**Selected passage**
== Segment start ==

Saturday 5 January 2008

Unto the breach...

Hello!

Welcome to our blog, the focus of which is chiefly going to be the events set in motion around three months ago, when we made the monumental decision to home-educate our children. But our kids have been kicking around for some time, so why now? Why have we chosen to remove our two eldest from school so abruptly? Why has this particular decision inspired us to create a public record of our progress as a family? And, as so many will ask, WHAT ABOUT THEIR SOCIALIZATION? Well, to answer these, and many more questions, lets have a bit of background...

Our family:


Okay, so in order of age, we have:

Samuel, 9mths old. He's a dreadful sleeper and a dreadful eater, but the most delightfully happy and smiley little boy it could be anyone's pleasure to meet. He is also a wannabee pirate, but that's another story.

== Segment end ==

**Information shown**
== Segment start ==

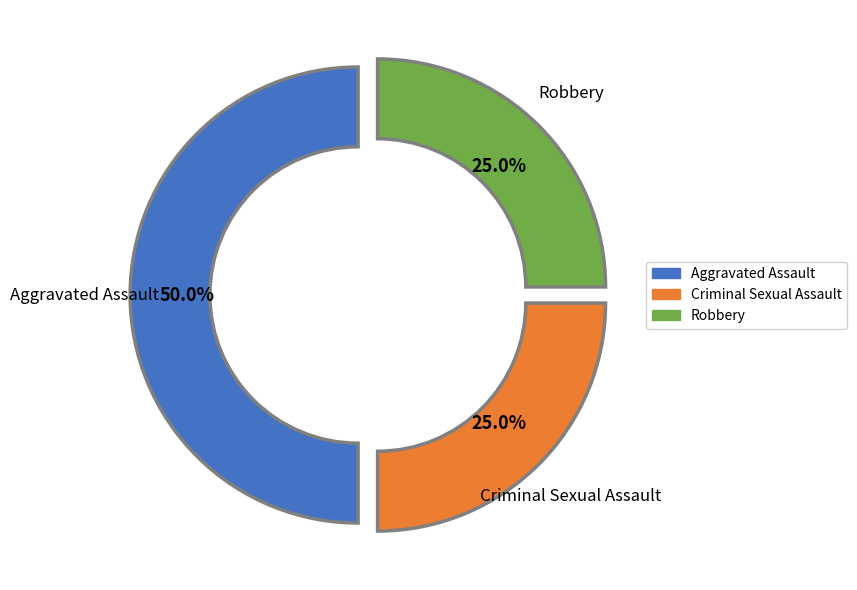

What is the total percentage of Criminal Sexual Assault and Aggravated Assault?

75.0%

== Segment end ==

**Your objective**
Continue the home-education blog post from where it stops.

**Exercise result**
Alexander. 2years and 11mths. World's worst baby ever. World's best toddler ever. Life with Alex is never dull. He has his father's shyness, but his mum's love of theatrics. His mummy's temper, daddy's sensitivity. In many ways he has a total dichotomy of a personality, but he is such fun to have around. His passions at the moment are dinosaurs and cars, and can name several dinosaurs already and especially loves Brachiosaurs. And calling people 'stinky poo-poo heads'.

Isobel. Isobel. What can be said about Isobel? She was a perfect baby. Now she is 4yrs 11 months, but about 44yrs old in cynicism. She has a macabre sense of humour and has the mood swings of a 14yr old girl with a penchant for wiccan magic, Anne Rice books and the colour black. But she also loves fluffy things, ponies, pink and cuddles. She just pretends she doesn't. She has spent one term at school, and couldn't tell you one thing she learnt there. No criticism of the school there, just the way she is.

Callum. He is 6yrs 10mths and is fabulous. He is ridiculously tall, absurdly bright, caring, sensitive to others, a brilliant big brother and incredibly well-rounded young man. He has a very wise head on his shoulders, and is probably the biggest reason for our decision to home-school.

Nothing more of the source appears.